Photo of Rachel Gould
Art & Design Editor9 August 2017

Shintaro Okamoto insists that “not all Alaskans play with ice”—but he certainly does, and he’s subsequently created one of the most popular ice sculpture studios in New York City. From large-scale public artworks gracing Midtown Manhattan to small, intricate sculptures forged for private affairs, Okamoto Studio lends a contemporary eye to an ancient and transient medium.

“We thrive on taming the complexities of ice,” says Shintaro Okamoto of his artist collective and the uniquely ephemeral medium he has worked to master since childhood. The son of an ice sculptor, Okamoto grew up with the craft, but went on to study painting and medicine at Brown University instead. While Okamoto’s decision to devote his career to ice sculpting may then appear tangential (albeit nostalgic), his chosen route is actually the precise convergence of his academic background. In his Queens-based studio founded in 2003, artists take to ice blocks like surgeons, yielding incredible detail from chain saws and ice picks.

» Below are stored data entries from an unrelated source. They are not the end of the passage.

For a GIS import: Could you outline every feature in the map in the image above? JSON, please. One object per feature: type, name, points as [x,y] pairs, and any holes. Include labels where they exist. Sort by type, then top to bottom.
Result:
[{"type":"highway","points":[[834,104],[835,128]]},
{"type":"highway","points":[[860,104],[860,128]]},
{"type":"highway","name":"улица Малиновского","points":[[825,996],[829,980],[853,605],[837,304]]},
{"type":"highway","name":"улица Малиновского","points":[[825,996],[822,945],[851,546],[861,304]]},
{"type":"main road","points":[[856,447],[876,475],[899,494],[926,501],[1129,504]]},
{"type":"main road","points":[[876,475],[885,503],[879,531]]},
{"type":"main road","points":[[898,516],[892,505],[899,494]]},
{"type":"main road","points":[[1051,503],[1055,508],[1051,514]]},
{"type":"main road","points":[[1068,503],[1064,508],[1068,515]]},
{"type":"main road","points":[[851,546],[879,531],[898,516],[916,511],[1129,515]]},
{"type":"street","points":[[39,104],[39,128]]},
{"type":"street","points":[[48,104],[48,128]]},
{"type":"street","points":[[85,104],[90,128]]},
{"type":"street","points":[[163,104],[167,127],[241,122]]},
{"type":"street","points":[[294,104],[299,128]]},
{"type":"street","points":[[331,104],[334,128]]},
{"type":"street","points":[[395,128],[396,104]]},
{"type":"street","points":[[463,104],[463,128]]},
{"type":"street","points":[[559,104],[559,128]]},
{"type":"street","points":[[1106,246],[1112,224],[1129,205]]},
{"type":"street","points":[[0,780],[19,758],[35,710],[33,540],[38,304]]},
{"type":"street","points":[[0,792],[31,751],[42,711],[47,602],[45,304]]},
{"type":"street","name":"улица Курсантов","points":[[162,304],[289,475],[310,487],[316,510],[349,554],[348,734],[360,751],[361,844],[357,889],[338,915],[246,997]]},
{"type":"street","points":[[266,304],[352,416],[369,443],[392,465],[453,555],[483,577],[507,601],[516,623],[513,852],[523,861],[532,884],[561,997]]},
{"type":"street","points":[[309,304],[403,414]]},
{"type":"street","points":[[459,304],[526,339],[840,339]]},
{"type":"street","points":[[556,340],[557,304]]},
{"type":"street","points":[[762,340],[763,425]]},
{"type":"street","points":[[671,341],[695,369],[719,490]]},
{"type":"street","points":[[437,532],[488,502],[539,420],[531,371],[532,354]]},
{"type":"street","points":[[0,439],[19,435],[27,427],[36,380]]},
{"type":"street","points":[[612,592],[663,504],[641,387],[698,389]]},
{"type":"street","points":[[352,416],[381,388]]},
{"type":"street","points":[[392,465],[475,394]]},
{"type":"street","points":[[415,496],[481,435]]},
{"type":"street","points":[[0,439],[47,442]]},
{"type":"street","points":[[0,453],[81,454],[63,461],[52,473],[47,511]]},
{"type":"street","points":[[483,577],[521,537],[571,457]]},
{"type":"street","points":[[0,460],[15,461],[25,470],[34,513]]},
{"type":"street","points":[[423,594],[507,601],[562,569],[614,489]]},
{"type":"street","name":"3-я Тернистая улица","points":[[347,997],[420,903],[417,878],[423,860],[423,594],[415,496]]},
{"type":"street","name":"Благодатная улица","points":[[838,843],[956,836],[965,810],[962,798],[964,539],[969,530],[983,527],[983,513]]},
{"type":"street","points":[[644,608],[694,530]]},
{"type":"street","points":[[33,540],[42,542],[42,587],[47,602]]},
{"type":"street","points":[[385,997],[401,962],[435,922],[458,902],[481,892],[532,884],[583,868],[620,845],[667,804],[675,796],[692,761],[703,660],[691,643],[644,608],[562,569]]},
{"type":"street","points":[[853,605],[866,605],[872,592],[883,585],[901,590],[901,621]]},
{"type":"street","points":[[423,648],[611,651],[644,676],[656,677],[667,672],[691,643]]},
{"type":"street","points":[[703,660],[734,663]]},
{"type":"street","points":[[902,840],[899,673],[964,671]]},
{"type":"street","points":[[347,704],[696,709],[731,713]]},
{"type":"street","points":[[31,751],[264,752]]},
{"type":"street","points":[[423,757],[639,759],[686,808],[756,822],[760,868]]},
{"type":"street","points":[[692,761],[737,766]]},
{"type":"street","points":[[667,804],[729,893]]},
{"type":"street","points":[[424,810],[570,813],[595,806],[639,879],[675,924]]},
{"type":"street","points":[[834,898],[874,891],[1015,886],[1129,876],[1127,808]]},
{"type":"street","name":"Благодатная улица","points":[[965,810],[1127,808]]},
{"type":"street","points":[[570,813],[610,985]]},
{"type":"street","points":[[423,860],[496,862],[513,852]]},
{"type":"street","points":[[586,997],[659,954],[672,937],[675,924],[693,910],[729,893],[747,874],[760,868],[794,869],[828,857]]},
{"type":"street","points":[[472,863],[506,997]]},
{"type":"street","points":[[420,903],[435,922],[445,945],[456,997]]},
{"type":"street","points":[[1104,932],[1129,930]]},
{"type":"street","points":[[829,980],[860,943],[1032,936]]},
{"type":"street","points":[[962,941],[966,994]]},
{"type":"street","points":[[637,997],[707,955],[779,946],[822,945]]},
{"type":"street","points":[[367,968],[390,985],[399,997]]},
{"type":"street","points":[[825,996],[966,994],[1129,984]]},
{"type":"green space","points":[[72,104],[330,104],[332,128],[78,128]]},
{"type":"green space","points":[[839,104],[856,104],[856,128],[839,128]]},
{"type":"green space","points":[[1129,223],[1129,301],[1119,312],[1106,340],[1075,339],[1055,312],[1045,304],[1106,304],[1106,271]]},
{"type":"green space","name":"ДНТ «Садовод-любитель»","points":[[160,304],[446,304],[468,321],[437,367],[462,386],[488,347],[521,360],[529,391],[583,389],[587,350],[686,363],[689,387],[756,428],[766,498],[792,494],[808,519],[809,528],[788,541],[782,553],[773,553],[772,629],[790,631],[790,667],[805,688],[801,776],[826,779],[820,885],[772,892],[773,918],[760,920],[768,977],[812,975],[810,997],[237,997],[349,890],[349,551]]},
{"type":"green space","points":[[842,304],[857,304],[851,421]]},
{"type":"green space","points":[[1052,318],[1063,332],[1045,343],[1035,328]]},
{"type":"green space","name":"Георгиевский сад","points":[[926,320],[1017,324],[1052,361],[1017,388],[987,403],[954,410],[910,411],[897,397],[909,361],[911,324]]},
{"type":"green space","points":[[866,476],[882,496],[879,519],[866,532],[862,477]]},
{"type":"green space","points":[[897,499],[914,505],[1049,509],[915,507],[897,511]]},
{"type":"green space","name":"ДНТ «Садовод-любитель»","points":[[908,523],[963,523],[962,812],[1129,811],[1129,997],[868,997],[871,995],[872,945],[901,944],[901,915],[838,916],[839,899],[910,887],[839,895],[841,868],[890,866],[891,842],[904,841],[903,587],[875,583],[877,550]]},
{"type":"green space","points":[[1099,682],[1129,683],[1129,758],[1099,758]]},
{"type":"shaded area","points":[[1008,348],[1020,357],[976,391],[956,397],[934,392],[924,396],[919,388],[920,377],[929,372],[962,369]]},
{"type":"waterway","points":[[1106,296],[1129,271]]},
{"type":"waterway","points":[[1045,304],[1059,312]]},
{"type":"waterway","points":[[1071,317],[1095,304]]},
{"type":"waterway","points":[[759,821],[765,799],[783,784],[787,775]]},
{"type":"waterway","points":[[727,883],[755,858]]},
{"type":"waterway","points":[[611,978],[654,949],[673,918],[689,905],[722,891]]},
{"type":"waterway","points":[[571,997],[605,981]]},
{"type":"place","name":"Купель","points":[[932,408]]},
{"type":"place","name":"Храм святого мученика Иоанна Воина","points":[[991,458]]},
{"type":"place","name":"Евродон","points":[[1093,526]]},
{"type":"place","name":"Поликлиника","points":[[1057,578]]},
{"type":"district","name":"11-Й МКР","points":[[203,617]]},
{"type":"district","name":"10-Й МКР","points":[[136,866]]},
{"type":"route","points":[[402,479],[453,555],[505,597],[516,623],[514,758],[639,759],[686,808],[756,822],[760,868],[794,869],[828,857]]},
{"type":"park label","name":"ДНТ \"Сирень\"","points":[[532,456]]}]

© Amanda Suarez/Culture Trip
© Amanda Suarez/Culture Trip

Something of a novelty medium, ice sculpting has accrued a commercial appeal—but its origins are rooted in historic practicality. According to the BBC, the practice of sculpting ice into abodes (commonly known as “igloos”) dates back approximately 4,000 years across Canada, Alaska, and Greenland. Fast forward to the imperative role that ice has played in food preservation. As early as 600 B.C., Chinese farmers froze water in their fields to create ice blocks that preserved perishable ingredients. Written records indicate that ancient Roman and Indian civilizations mixed ice with sweets and fruits (think early ice creams and sorbets).

© Amanda Suarez/Culture Trip
© Amanda Suarez/Culture Trip

From necessity, ice evolved into an art form in various capacities around the world. Captivated by the ice’s purity and evanescence, Okamoto Studio collaborates with major fashion labels, food and drink brands, and fellow artists to augment city streets and private events with arresting artworks that transform each space. Okamoto plans and designs each commission, and with his artists, forges an expansive variety of striking sculptures.

© Twelve Magazine | © Twelve Magazine. Courtesy of Shintaro Okamoto
© Shintaro Okamoto

Today, Okamoto Studio works to upgrade public spaces and enhance special occasions with art to match: stunning, memorable, and temporary.